The lines to extract run from the start of the records through the line with "(wire (pts (xy 106.68 78.74) (xy 106.68", both ends included; drop the pictures.

[Opening RECORDS FOR THE TASK section]

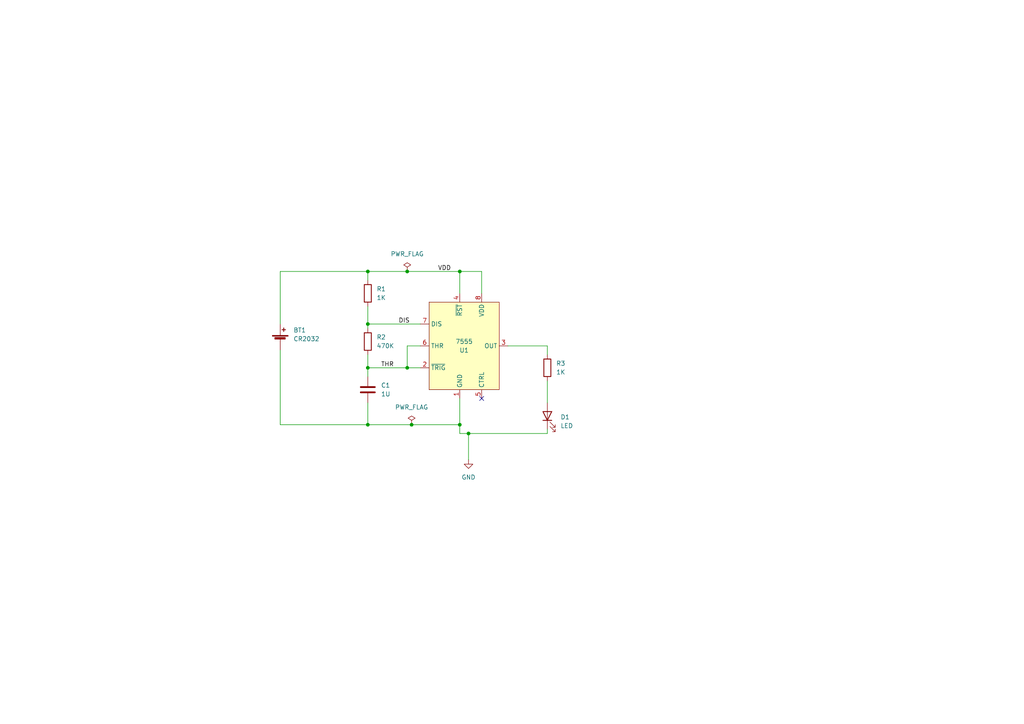
<source format=kicad_sch>
(kicad_sch (version 20211123) (generator eeschema)

  (uuid b256db0b-8ea5-4e21-95d5-87ff8c38218e)

  (paper "A4")

  

  (junction (at 106.68 123.19) (diameter 0) (color 0 0 0 0)
    (uuid 29de19d9-9258-4e62-be5c-4c501a27cc84)
  )
  (junction (at 133.35 78.74) (diameter 0) (color 0 0 0 0)
    (uuid 2f7fe440-22bf-4365-9962-7ed4097104c2)
  )
  (junction (at 106.68 93.98) (diameter 0) (color 0 0 0 0)
    (uuid 446ad04f-b147-47f9-9338-433ef5453a2e)
  )
  (junction (at 106.68 78.74) (diameter 0) (color 0 0 0 0)
    (uuid 6caf91bd-0fb4-4b7d-9137-6982812ed517)
  )
  (junction (at 135.89 125.73) (diameter 0) (color 0 0 0 0)
    (uuid 78b6c1fd-63f2-4a72-8167-dcd1b4adcce7)
  )
  (junction (at 133.35 123.19) (diameter 0) (color 0 0 0 0)
    (uuid 94f7b9b5-8156-4694-8548-d1d5a4fd597d)
  )
  (junction (at 118.11 106.68) (diameter 0) (color 0 0 0 0)
    (uuid a3719820-2884-417a-a744-1727899b882b)
  )
  (junction (at 118.11 78.74) (diameter 0) (color 0 0 0 0)
    (uuid a8775637-ce92-4d18-9868-68f819b0fb2a)
  )
  (junction (at 106.68 106.68) (diameter 0) (color 0 0 0 0)
    (uuid cf64df3a-26ec-4750-b836-92249e792add)
  )
  (junction (at 119.38 123.19) (diameter 0) (color 0 0 0 0)
    (uuid f9e8ce7d-d8cc-4ecd-b5e2-d2e1381d3122)
  )

  (no_connect (at 139.7 115.57) (uuid 3080b386-2fc1-4018-900a-7aaa022fb562))

  (wire (pts (xy 106.68 88.9) (xy 106.68 93.98))
    (stroke (width 0) (type default) (color 0 0 0 0))
    (uuid 0b4e044d-492d-4a92-b545-6e8236637dbf)
  )
  (wire (pts (xy 133.35 125.73) (xy 135.89 125.73))
    (stroke (width 0) (type default) (color 0 0 0 0))
    (uuid 0d734901-b889-4a1b-ae5e-531608e4c33c)
  )
  (wire (pts (xy 133.35 123.19) (xy 133.35 125.73))
    (stroke (width 0) (type default) (color 0 0 0 0))
    (uuid 11839b20-89b8-471c-a521-0eccb91a8aa7)
  )
  (wire (pts (xy 106.68 78.74) (xy 106.68 81.28))
    (stroke (width 0) (type default) (color 0 0 0 0))
    (uuid 199a601e-2ab4-4967-a505-c5becc5fe16d)
  )
  (wire (pts (xy 118.11 100.33) (xy 118.11 106.68))
    (stroke (width 0) (type default) (color 0 0 0 0))
    (uuid 1c3d4602-3030-49be-98c2-97d1ba1625c0)
  )
  (wire (pts (xy 81.28 101.6) (xy 81.28 123.19))
    (stroke (width 0) (type default) (color 0 0 0 0))
    (uuid 25c71b51-9cc0-41a3-8164-4259cb2f1f08)
  )
  (wire (pts (xy 118.11 78.74) (xy 133.35 78.74))
    (stroke (width 0) (type default) (color 0 0 0 0))
    (uuid 2ccebea0-3d45-4a3a-bc5f-0e1bdd75fd04)
  )
  (wire (pts (xy 147.32 100.33) (xy 158.75 100.33))
    (stroke (width 0) (type default) (color 0 0 0 0))
    (uuid 3b5c396f-51d8-4239-956c-0f21cb870394)
  )
  (wire (pts (xy 81.28 78.74) (xy 81.28 93.98))
    (stroke (width 0) (type default) (color 0 0 0 0))
    (uuid 3f4f1f0b-c515-4ee5-9f53-b2de17f83abb)
  )
  (wire (pts (xy 106.68 78.74) (xy 118.11 78.74))
    (stroke (width 0) (type default) (color 0 0 0 0))
    (uuid 55ca034a-ab2c-4b09-afbc-9ac4d52edcb9)
  )
  (wire (pts (xy 106.68 106.68) (xy 118.11 106.68))
    (stroke (width 0) (type default) (color 0 0 0 0))
    (uuid 566bea91-75c1-43eb-8750-93e9b92b8a01)
  )
  (wire (pts (xy 158.75 110.49) (xy 158.75 116.84))
    (stroke (width 0) (type default) (color 0 0 0 0))
    (uuid 5adae610-b7f8-4ddc-8f7f-c4bce7287fd8)
  )
  (wire (pts (xy 118.11 106.68) (xy 121.92 106.68))
    (stroke (width 0) (type default) (color 0 0 0 0))
    (uuid 5ed623d2-5a35-4e67-9d87-210c48db17f7)
  )
  (wire (pts (xy 133.35 78.74) (xy 139.7 78.74))
    (stroke (width 0) (type default) (color 0 0 0 0))
    (uuid 7733f711-524e-4c62-98c1-88e5fbaf5cbd)
  )
  (wire (pts (xy 133.35 78.74) (xy 133.35 85.09))
    (stroke (width 0) (type default) (color 0 0 0 0))
    (uuid a058dce5-3632-4ec3-b1ab-76d5b67fe336)
  )
  (wire (pts (xy 135.89 125.73) (xy 135.89 133.35))
    (stroke (width 0) (type default) (color 0 0 0 0))
    (uuid a34f53ff-eb97-4f21-926e-e811a7873046)
  )
  (wire (pts (xy 139.7 78.74) (xy 139.7 85.09))
    (stroke (width 0) (type default) (color 0 0 0 0))
    (uuid a66fbd1c-3d10-411b-b98d-6a0fb7531d78)
  )
  (wire (pts (xy 106.68 102.87) (xy 106.68 106.68))
    (stroke (width 0) (type default) (color 0 0 0 0))
    (uuid ac33ab39-25d5-4484-b82d-efe6b0e1c871)
  )
  (wire (pts (xy 158.75 100.33) (xy 158.75 102.87))
    (stroke (width 0) (type default) (color 0 0 0 0))
    (uuid b3bd8a3d-d8e2-4bd1-bb32-dc8978fda78e)
  )
  (wire (pts (xy 81.28 123.19) (xy 106.68 123.19))
    (stroke (width 0) (type default) (color 0 0 0 0))
    (uuid bc919ba0-b34b-4e85-9227-2607d1b15a9a)
  )
  (wire (pts (xy 106.68 93.98) (xy 106.68 95.25))
    (stroke (width 0) (type default) (color 0 0 0 0))
    (uuid bde0b6de-94c2-4838-989e-3390fca4e659)
  )
  (wire (pts (xy 119.38 123.19) (xy 133.35 123.19))
    (stroke (width 0) (type default) (color 0 0 0 0))
    (uuid c477d0c6-2963-454f-aec7-2cee2be8a0f1)
  )
  (wire (pts (xy 133.35 115.57) (xy 133.35 123.19))
    (stroke (width 0) (type default) (color 0 0 0 0))
    (uuid c8485ea2-5e01-4a6d-a1e5-70b7e843708a)
  )
  (wire (pts (xy 81.28 78.74) (xy 106.68 78.74))
    (stroke (width 0) (type default) (color 0 0 0 0))
    (uuid d2a39be9-e4e2-4a27-a651-83f1ba8997e4)
  )
  (wire (pts (xy 106.68 116.84) (xy 106.68 123.19))
    (stroke (width 0) (type default) (color 0 0 0 0))
    (uuid d63e88ba-4a54-4f10-95bd-5baedecf2add)
  )
  (wire (pts (xy 106.68 93.98) (xy 121.92 93.98))
    (stroke (width 0) (type default) (color 0 0 0 0))
    (uuid dda86230-97cf-4eb5-8f58-c1369df51a65)
  )
  (wire (pts (xy 158.75 125.73) (xy 158.75 124.46))
    (stroke (width 0) (type default) (color 0 0 0 0))
    (uuid e286e57a-0274-4f71-880f-551532e20b62)
  )
  (wire (pts (xy 106.68 123.19) (xy 119.38 123.19))
    (stroke (width 0) (type default) (color 0 0 0 0))
    (uuid e42a195b-a834-439b-8a29-1b1f82c40b84)
  )
  (wire (pts (xy 135.89 125.73) (xy 158.75 125.73))
    (stroke (width 0) (type default) (color 0 0 0 0))
    (uuid ea9c32a7-ef36-47f4-b76f-b4983205cd5c)
  )
  (wire (pts (xy 106.68 106.68) (xy 106.68 109.22))
    (stroke (width 0) (type default) (color 0 0 0 0))
    (uuid f101a564-2d99-434e-be2a-ab199de6982c)
  )
  (wire (pts (xy 121.92 100.33) (xy 118.11 100.33))
    (stroke (width 0) (type default) (color 0 0 0 0))
    (uuid f3c86949-b4b1-4d8d-ba8a-3af0b461af68)
  )

  (label "VDD" (at 127 78.74 0)
    (effects (font (size 1.27 1.27)) (justify left bottom))
    (uuid 12db9bb4-50a6-452a-b1a1-1e78d31162c1)
  )
  (label "THR" (at 110.49 106.68 0)
    (effects (font (size 1.27 1.27)) (justify left bottom))
    (uuid 740733d1-57ac-4e0f-a3b1-0e61979975a7)
  )
  (label "DIS" (at 115.57 93.98 0)
    (effects (font (size 1.27 1.27)) (justify left bottom))
    (uuid af961490-6133-4eb4-9dc5-0b1ba44d6797)
  )

  (symbol (lib_id "power:GND") (at 135.89 133.35 0) (unit 1)
    (in_bom yes) (on_board yes) (fields_autoplaced)
    (uuid 0dc3f06b-8958-468b-a629-61d7cf05b8e0)
    (property "Reference" "#PWR0101" (id 0) (at 135.89 139.7 0)
      (effects (font (size 1.27 1.27)) hide)
    )
    (property "Value" "GND" (id 1) (at 135.89 138.43 0))
    (property "Footprint" "" (id 2) (at 135.89 133.35 0)
      (effects (font (size 1.27 1.27)) hide)
    )
    (property "Datasheet" "" (id 3) (at 135.89 133.35 0)
      (effects (font (size 1.27 1.27)) hide)
    )
    (pin "1" (uuid cc93522b-bd3a-4bc0-bd73-f3b9d58cce2a))
  )

  (symbol (lib_id "power:PWR_FLAG") (at 118.11 78.74 0) (unit 1)
    (in_bom yes) (on_board yes) (fields_autoplaced)
    (uuid 18cd84c7-43e2-43a6-a285-1cc4a8fa6c11)
    (property "Reference" "#FLG0101" (id 0) (at 118.11 76.835 0)
      (effects (font (size 1.27 1.27)) hide)
    )
    (property "Value" "PWR_FLAG" (id 1) (at 118.11 73.66 0))
    (property "Footprint" "" (id 2) (at 118.11 78.74 0)
      (effects (font (size 1.27 1.27)) hide)
    )
    (property "Datasheet" "~" (id 3) (at 118.11 78.74 0)
      (effects (font (size 1.27 1.27)) hide)
    )
    (pin "1" (uuid 5075b708-ff81-40b0-8614-22562d0157d5))
  )

  (symbol (lib_id "Device:LED") (at 158.75 120.65 90) (unit 1)
    (in_bom yes) (on_board yes) (fields_autoplaced)
    (uuid 2731a4a5-cc67-4e54-99b1-a421ebe3270a)
    (property "Reference" "D1" (id 0) (at 162.56 120.9674 90)
      (effects (font (size 1.27 1.27)) (justify right))
    )
    (property "Value" "LED" (id 1) (at 162.56 123.5074 90)
      (effects (font (size 1.27 1.27)) (justify right))
    )
    (property "Footprint" "LED_SMD:LED_0805_2012Metric_Pad1.15x1.40mm_HandSolder" (id 2) (at 158.75 120.65 0)
      (effects (font (size 1.27 1.27)) hide)
    )
    (property "Datasheet" "~" (id 3) (at 158.75 120.65 0)
      (effects (font (size 1.27 1.27)) hide)
    )
    (pin "1" (uuid c1af477e-4ebc-4cdb-af05-21c99bf07248))
    (pin "2" (uuid 41b37210-3205-44e6-9ad9-fb75a855b318))
  )

  (symbol (lib_id "Device:R") (at 106.68 85.09 0) (unit 1)
    (in_bom yes) (on_board yes) (fields_autoplaced)
    (uuid 33233f3f-622b-4e75-abda-196a345bd48d)
    (property "Reference" "R1" (id 0) (at 109.22 83.8199 0)
      (effects (font (size 1.27 1.27)) (justify left))
    )
    (property "Value" "1K" (id 1) (at 109.22 86.3599 0)
      (effects (font (size 1.27 1.27)) (justify left))
    )
    (property "Footprint" "Resistor_SMD:R_0805_2012Metric_Pad1.20x1.40mm_HandSolder" (id 2) (at 104.902 85.09 90)
      (effects (font (size 1.27 1.27)) hide)
    )
    (property "Datasheet" "~" (id 3) (at 106.68 85.09 0)
      (effects (font (size 1.27 1.27)) hide)
    )
    (pin "1" (uuid ee7976e5-7e17-461e-8920-b39372e63e0d))
    (pin "2" (uuid 6395403f-94f3-454f-8ce2-e73faec58fa0))
  )

  (symbol (lib_id "Device:R") (at 106.68 99.06 0) (unit 1)
    (in_bom yes) (on_board yes) (fields_autoplaced)
    (uuid 670f0fa0-dc7b-4b2f-acd9-cf9cba963044)
    (property "Reference" "R2" (id 0) (at 109.22 97.7899 0)
      (effects (font (size 1.27 1.27)) (justify left))
    )
    (property "Value" "470K" (id 1) (at 109.22 100.3299 0)
      (effects (font (size 1.27 1.27)) (justify left))
    )
    (property "Footprint" "Resistor_SMD:R_0805_2012Metric_Pad1.20x1.40mm_HandSolder" (id 2) (at 104.902 99.06 90)
      (effects (font (size 1.27 1.27)) hide)
    )
    (property "Datasheet" "~" (id 3) (at 106.68 99.06 0)
      (effects (font (size 1.27 1.27)) hide)
    )
    (pin "1" (uuid a9879c54-b483-4b47-bb05-b20492c7838d))
    (pin "2" (uuid f2fa42d8-fae5-4e1f-8c09-036c0ff4ae48))
  )

  (symbol (lib_id "Device:R") (at 158.75 106.68 0) (unit 1)
    (in_bom yes) (on_board yes) (fields_autoplaced)
    (uuid 787e0f9a-504f-475a-b75f-554588e91953)
    (property "Reference" "R3" (id 0) (at 161.29 105.4099 0)
      (effects (font (size 1.27 1.27)) (justify left))
    )
    (property "Value" "1K" (id 1) (at 161.29 107.9499 0)
      (effects (font (size 1.27 1.27)) (justify left))
    )
    (property "Footprint" "Resistor_SMD:R_0805_2012Metric_Pad1.20x1.40mm_HandSolder" (id 2) (at 156.972 106.68 90)
      (effects (font (size 1.27 1.27)) hide)
    )
    (property "Datasheet" "~" (id 3) (at 158.75 106.68 0)
      (effects (font (size 1.27 1.27)) hide)
    )
    (pin "1" (uuid dba18666-ae8a-4e78-9213-8620cb1d04cf))
    (pin "2" (uuid f5ff0fc8-211f-4921-97f3-0b57b4926df4))
  )

  (symbol (lib_id "GTB:7555") (at 134.62 100.33 0) (unit 1)
    (in_bom yes) (on_board yes)
    (uuid b2fdbf01-efee-45a5-b4d6-b3f73e6fc3b5)
    (property "Reference" "U1" (id 0) (at 134.62 101.6 0))
    (property "Value" "7555" (id 1) (at 134.62 99.06 0))
    (property "Footprint" "Package_SO:SOIC-8_3.9x4.9mm_P1.27mm" (id 2) (at 134.62 100.33 0)
      (effects (font (size 1.27 1.27)) hide)
    )
    (property "Datasheet" "" (id 3) (at 134.62 100.33 0)
      (effects (font (size 1.27 1.27)) hide)
    )
    (pin "1" (uuid 82b4389b-69f0-4250-84c9-7939c6f4bf61))
    (pin "2" (uuid 826f2ff3-110b-4570-bc76-20f8dc8bfcb6))
    (pin "3" (uuid 15d00699-3c71-4d59-97d6-a114ea661474))
    (pin "4" (uuid a08c2297-47eb-4802-bba9-6b786da663df))
    (pin "5" (uuid 98dc4aef-3005-4f91-9dfe-fb66c5bdfb91))
    (pin "6" (uuid e3a01461-4a5a-4886-9e89-de4abc13fbfd))
    (pin "7" (uuid f57d5bec-93d1-4eb8-8ac4-9fb26f41438e))
    (pin "8" (uuid ee9a8126-89c5-4593-9ed8-3de0cca497b2))
  )

  (symbol (lib_id "power:PWR_FLAG") (at 119.38 123.19 0) (unit 1)
    (in_bom yes) (on_board yes) (fields_autoplaced)
    (uuid c47f3b73-2182-4d49-856e-0b5fc252fc61)
    (property "Reference" "#FLG0102" (id 0) (at 119.38 121.285 0)
      (effects (font (size 1.27 1.27)) hide)
    )
    (property "Value" "PWR_FLAG" (id 1) (at 119.38 118.11 0))
    (property "Footprint" "" (id 2) (at 119.38 123.19 0)
      (effects (font (size 1.27 1.27)) hide)
    )
    (property "Datasheet" "~" (id 3) (at 119.38 123.19 0)
      (effects (font (size 1.27 1.27)) hide)
    )
    (pin "1" (uuid c400fea7-762a-408a-bfab-b08dadb2b3be))
  )

  (symbol (lib_id "Device:C") (at 106.68 113.03 0) (unit 1)
    (in_bom yes) (on_board yes) (fields_autoplaced)
    (uuid e04e0d58-6d61-438a-9f6e-f403369586de)
    (property "Reference" "C1" (id 0) (at 110.49 111.7599 0)
      (effects (font (size 1.27 1.27)) (justify left))
    )
    (property "Value" "1U" (id 1) (at 110.49 114.2999 0)
      (effects (font (size 1.27 1.27)) (justify left))
    )
    (property "Footprint" "Capacitor_SMD:C_0805_2012Metric_Pad1.18x1.45mm_HandSolder" (id 2) (at 107.6452 116.84 0)
      (effects (font (size 1.27 1.27)) hide)
    )
    (property "Datasheet" "~" (id 3) (at 106.68 113.03 0)
      (effects (font (size 1.27 1.27)) hide)
    )
    (pin "1" (uuid 586bac3e-9205-4c69-90fd-0d511545016a))
    (pin "2" (uuid 85ae196f-b106-4524-a29c-0c191122e1a2))
  )

  (symbol (lib_id "Device:Battery_Cell") (at 81.28 99.06 0) (unit 1)
    (in_bom yes) (on_board yes) (fields_autoplaced)
    (uuid f98c6145-1ebf-4ddc-9afa-19b2965611a3)
    (property "Reference" "BT1" (id 0) (at 85.09 95.7579 0)
      (effects (font (size 1.27 1.27)) (justify left))
    )
    (property "Value" "CR2032" (id 1) (at 85.09 98.2979 0)
      (effects (font (size 1.27 1.27)) (justify left))
    )
    (property "Footprint" "Blinky:S8211-46R" (id 2) (at 81.28 97.536 90)
      (effects (font (size 1.27 1.27)) hide)
    )
    (property "Datasheet" "~" (id 3) (at 81.28 97.536 90)
      (effects (font (size 1.27 1.27)) hide)
    )
    (pin "1" (uuid 6a647fd0-20e2-46b6-b117-af234280884a))
    (pin "2" (uuid c3c413dc-2320-4021-b4bb-dfd0d57e7c31))
  )

  (sheet_instances
    (path "/" (page "1"))
  )

  (symbol_instances
    (path "/18cd84c7-43e2-43a6-a285-1cc4a8fa6c11"
      (reference "#FLG0101") (unit 1) (value "PWR_FLAG") (footprint "")
    )
    (path "/c47f3b73-2182-4d49-856e-0b5fc252fc61"
      (reference "#FLG0102") (unit 1) (value "PWR_FLAG") (footprint "")
    )
    (path "/0dc3f06b-8958-468b-a629-61d7cf05b8e0"
      (reference "#PWR0101") (unit 1) (value "GND") (footprint "")
    )
    (path "/f98c6145-1ebf-4ddc-9afa-19b2965611a3"
      (reference "BT1") (unit 1) (value "CR2032") (footprint "Blinky:S8211-46R")
    )
    (path "/e04e0d58-6d61-438a-9f6e-f403369586de"
      (reference "C1") (unit 1) (value "1U") (footprint "Capacitor_SMD:C_0805_2012Metric_Pad1.18x1.45mm_HandSolder")
    )
    (path "/2731a4a5-cc67-4e54-99b1-a421ebe3270a"
      (reference "D1") (unit 1) (value "LED") (footprint "LED_SMD:LED_0805_2012Metric_Pad1.15x1.40mm_HandSolder")
    )
    (path "/33233f3f-622b-4e75-abda-196a345bd48d"
      (reference "R1") (unit 1) (value "1K") (footprint "Resistor_SMD:R_0805_2012Metric_Pad1.20x1.40mm_HandSolder")
    )
    (path "/670f0fa0-dc7b-4b2f-acd9-cf9cba963044"
      (reference "R2") (unit 1) (value "470K") (footprint "Resistor_SMD:R_0805_2012Metric_Pad1.20x1.40mm_HandSolder")
    )
    (path "/787e0f9a-504f-475a-b75f-554588e91953"
      (reference "R3") (unit 1) (value "1K") (footprint "Resistor_SMD:R_0805_2012Metric_Pad1.20x1.40mm_HandSolder")
    )
    (path "/b2fdbf01-efee-45a5-b4d6-b3f73e6fc3b5"
      (reference "U1") (unit 1) (value "7555") (footprint "Package_SO:SOIC-8_3.9x4.9mm_P1.27mm")
    )
  )
)

</source>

[Closing RECORDS FOR THE TASK section]

__YOUR RESPONSE__.
<source format=kicad_sch>
(kicad_sch (version 20211123) (generator eeschema)

  (uuid b256db0b-8ea5-4e21-95d5-87ff8c38218e)

  (paper "A4")

  

  (junction (at 106.68 123.19) (diameter 0) (color 0 0 0 0)
    (uuid 29de19d9-9258-4e62-be5c-4c501a27cc84)
  )
  (junction (at 133.35 78.74) (diameter 0) (color 0 0 0 0)
    (uuid 2f7fe440-22bf-4365-9962-7ed4097104c2)
  )
  (junction (at 106.68 93.98) (diameter 0) (color 0 0 0 0)
    (uuid 446ad04f-b147-47f9-9338-433ef5453a2e)
  )
  (junction (at 106.68 78.74) (diameter 0) (color 0 0 0 0)
    (uuid 6caf91bd-0fb4-4b7d-9137-6982812ed517)
  )
  (junction (at 135.89 125.73) (diameter 0) (color 0 0 0 0)
    (uuid 78b6c1fd-63f2-4a72-8167-dcd1b4adcce7)
  )
  (junction (at 133.35 123.19) (diameter 0) (color 0 0 0 0)
    (uuid 94f7b9b5-8156-4694-8548-d1d5a4fd597d)
  )
  (junction (at 118.11 106.68) (diameter 0) (color 0 0 0 0)
    (uuid a3719820-2884-417a-a744-1727899b882b)
  )
  (junction (at 118.11 78.74) (diameter 0) (color 0 0 0 0)
    (uuid a8775637-ce92-4d18-9868-68f819b0fb2a)
  )
  (junction (at 106.68 106.68) (diameter 0) (color 0 0 0 0)
    (uuid cf64df3a-26ec-4750-b836-92249e792add)
  )
  (junction (at 119.38 123.19) (diameter 0) (color 0 0 0 0)
    (uuid f9e8ce7d-d8cc-4ecd-b5e2-d2e1381d3122)
  )

  (no_connect (at 139.7 115.57) (uuid 3080b386-2fc1-4018-900a-7aaa022fb562))

  (wire (pts (xy 106.68 88.9) (xy 106.68 93.98))
    (stroke (width 0) (type default) (color 0 0 0 0))
    (uuid 0b4e044d-492d-4a92-b545-6e8236637dbf)
  )
  (wire (pts (xy 133.35 125.73) (xy 135.89 125.73))
    (stroke (width 0) (type default) (color 0 0 0 0))
    (uuid 0d734901-b889-4a1b-ae5e-531608e4c33c)
  )
  (wire (pts (xy 133.35 123.19) (xy 133.35 125.73))
    (stroke (width 0) (type default) (color 0 0 0 0))
    (uuid 11839b20-89b8-471c-a521-0eccb91a8aa7)
  )
  (wire (pts (xy 106.68 78.74) (xy 106.68 81.28))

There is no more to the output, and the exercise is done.